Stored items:

□ □ □ □ □

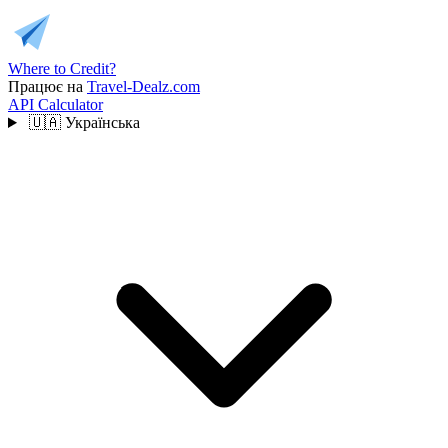
Where to Credit?
Працює на
Travel-Dealz.com
API
Calculator
🇺🇦
Українська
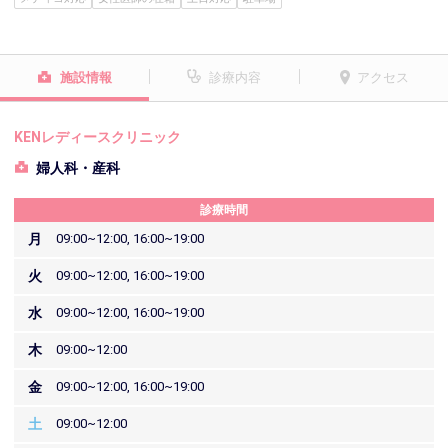
施設情報
診療内容
アクセス
KENレディースクリニック
婦人科・産科
診療時間
月
09:00~12:00, 16:00~19:00
火
09:00~12:00, 16:00~19:00
水
09:00~12:00, 16:00~19:00
木
09:00~12:00
金
09:00~12:00, 16:00~19:00
土
09:00~12:00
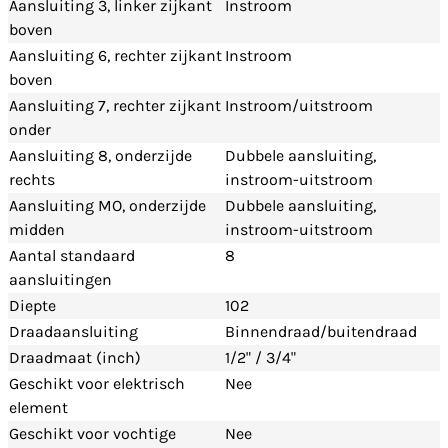
Aansluiting 3, linker zijkant
Instroom
boven
Aansluiting 6, rechter zijkant
Instroom
boven
Aansluiting 7, rechter zijkant
Instroom/uitstroom
onder
Aansluiting 8, onderzijde
Dubbele aansluiting,
rechts
instroom-uitstroom
Aansluiting MO, onderzijde
Dubbele aansluiting,
midden
instroom-uitstroom
Aantal standaard
8
aansluitingen
Diepte
102
Draadaansluiting
Binnendraad/buitendraad
Draadmaat (inch)
1/2" / 3/4"
Geschikt voor elektrisch
Nee
element
Geschikt voor vochtige
Nee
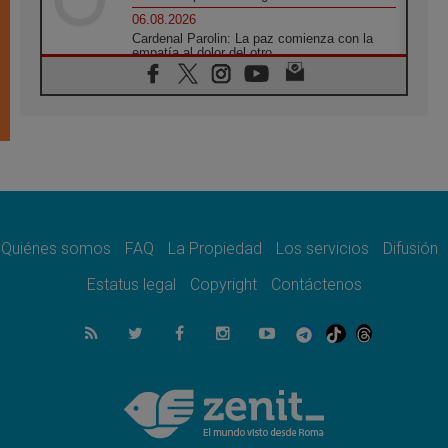
06.08.2026
Cardenal Parolin: La paz comienza con la
empatía al dolor del otro
06.08.2026
Fray Marco Vianelli: Aprender el Evangelio
de la Paz en la Escuela de San Francisco
06.08.2026
La visita del Papa León XIV a Asís en un
minuto
06.08.2026
El agradecimiento de los jóvenes al Papa:
«Hoy nos sentimos Iglesia»
Quiénes somos
FAQ
La Propiedad
Los servicios
Difusión
06.08.2026
Líbano: Reanudan los coloquios en Roma en
Estatus legal
Copyright
Contáctenos
medio de tensiones y ataques en el sur del
país
06.08.2026
Hiroshima y Nagasaki, 81 años después.
Comienzan "Diez Días Oración por la Paz"
06.08.2026
Pizzaballa en Asís: los cristianos quieren
paz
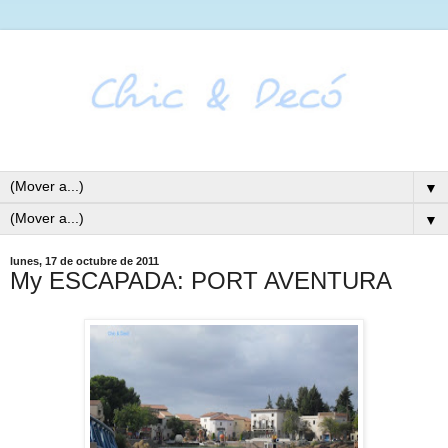
▼
▼
lunes, 17 de octubre de 2011
My ESCAPADA: PORT AVENTURA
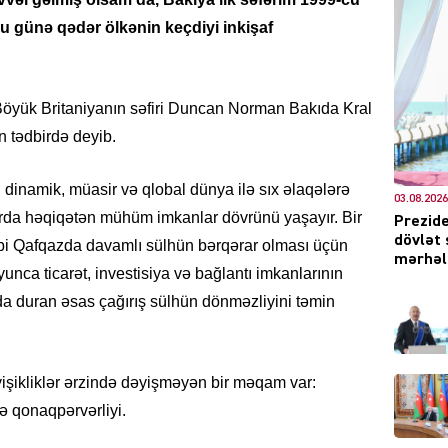
bu günə qədər ölkənin keçdiyi inkişaf
DÜNYA
 Böyük Britaniyanın səfiri Duncan Norman Bakıda Kral
ən tədbirdə deyib.
 dinamik, müasir və qlobal dünya ilə sıx əlaqələrə
03.08.2026
zırda həqiqətən mühüm imkanlar dövrünü yaşayır. Bir
Prezide
CƏMIY
dövlət 
nubi Qafqazda davamlı sülhün bərqərar olması üçün
mərhələ
unca ticarət, investisiya və bağlantı imkanlarının
a duran əsas çağırış sülhün dönməzliyini təmin
XARİCİ
işikliklər ərzində dəyişməyən bir məqam var:
ə qonaqpərvərliyi.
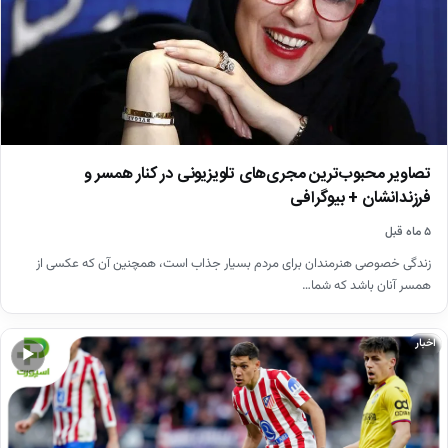
تصاویر محبوب‌ترین مجری‌های تلویزیونی در کنار همسر و
فرزندانشان + بیوگرافی
۵ ماه قبل
زندگی خصوصی هنرمندان برای مردم بسیار جذاب است، همچنین آن که عکسی از
همسر آنان باشد که شما…
اخبار
▶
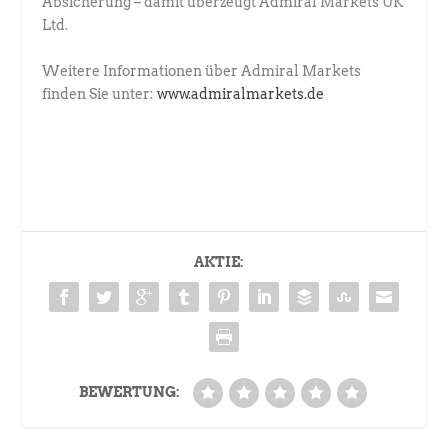
Absicherung – damit überzeugt Admiral Markets UK
Ltd.
Weitere Informationen über Admiral Markets
finden Sie unter:
www.admiralmarkets.de
AKTIE:
BEWERTUNG:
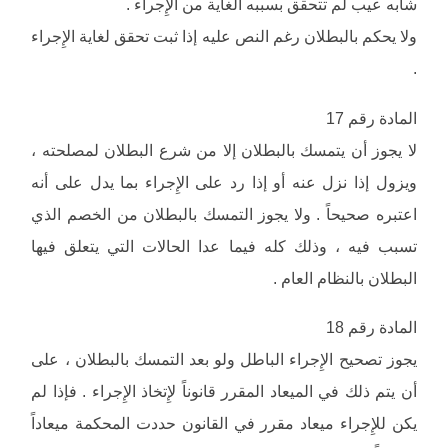
شابه عيب لم تتحقق بسببه الغاية من الإِجراء .
ولا يحكم بالبطلان رغم النص عليه إذا ثبت تحقق لغاية الإِجراء
.
المادة رقم 17
لا يجوز أن يتمسك بالبطلان إلا من شرع البطلان لمصلحته ،
ويزول إذا نزل عنه أو إذا رد على الإِجراء بما يدل على أنه
اعتبره صحيحاً . ولا يجوز التمسك بالبطلان من الخصم الذي
تسبب فيه ، وذلك كله فيما عدا الحالات التي يتعلق فيها
البطلان بالنظام العام .
المادة رقم 18
يجوز تصحيح الإِجراء الباطل ولو بعد التمسك بالبطلان ، على
أن يتم ذلك في الميعاد المقرر قانوناً لإِتخاذ الإِجراء . فإذا لم
يكن للإِجراء ميعاد مقرر في القانون حددت المحكمة ميعاداً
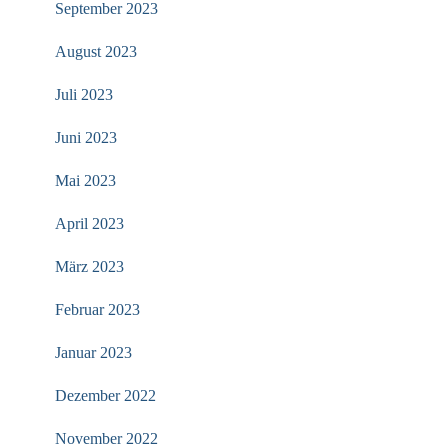
September 2023
August 2023
Juli 2023
Juni 2023
Mai 2023
April 2023
März 2023
Februar 2023
Januar 2023
Dezember 2022
November 2022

□ □ □ □ □

Each line carrying the string "جراء" should be copied out from the entries.

شابه عيب لم تتحقق بسببه الغاية من الإِجراء .
ولا يحكم بالبطلان رغم النص عليه إذا ثبت تحقق لغاية الإِجراء
ويزول إذا نزل عنه أو إذا رد على الإِجراء بما يدل على أنه
يجوز تصحيح الإِجراء الباطل ولو بعد التمسك بالبطلان ، على
أن يتم ذلك في الميعاد المقرر قانوناً لإِتخاذ الإِجراء . فإذا لم
يكن للإِجراء ميعاد مقرر في القانون حددت المحكمة ميعاداً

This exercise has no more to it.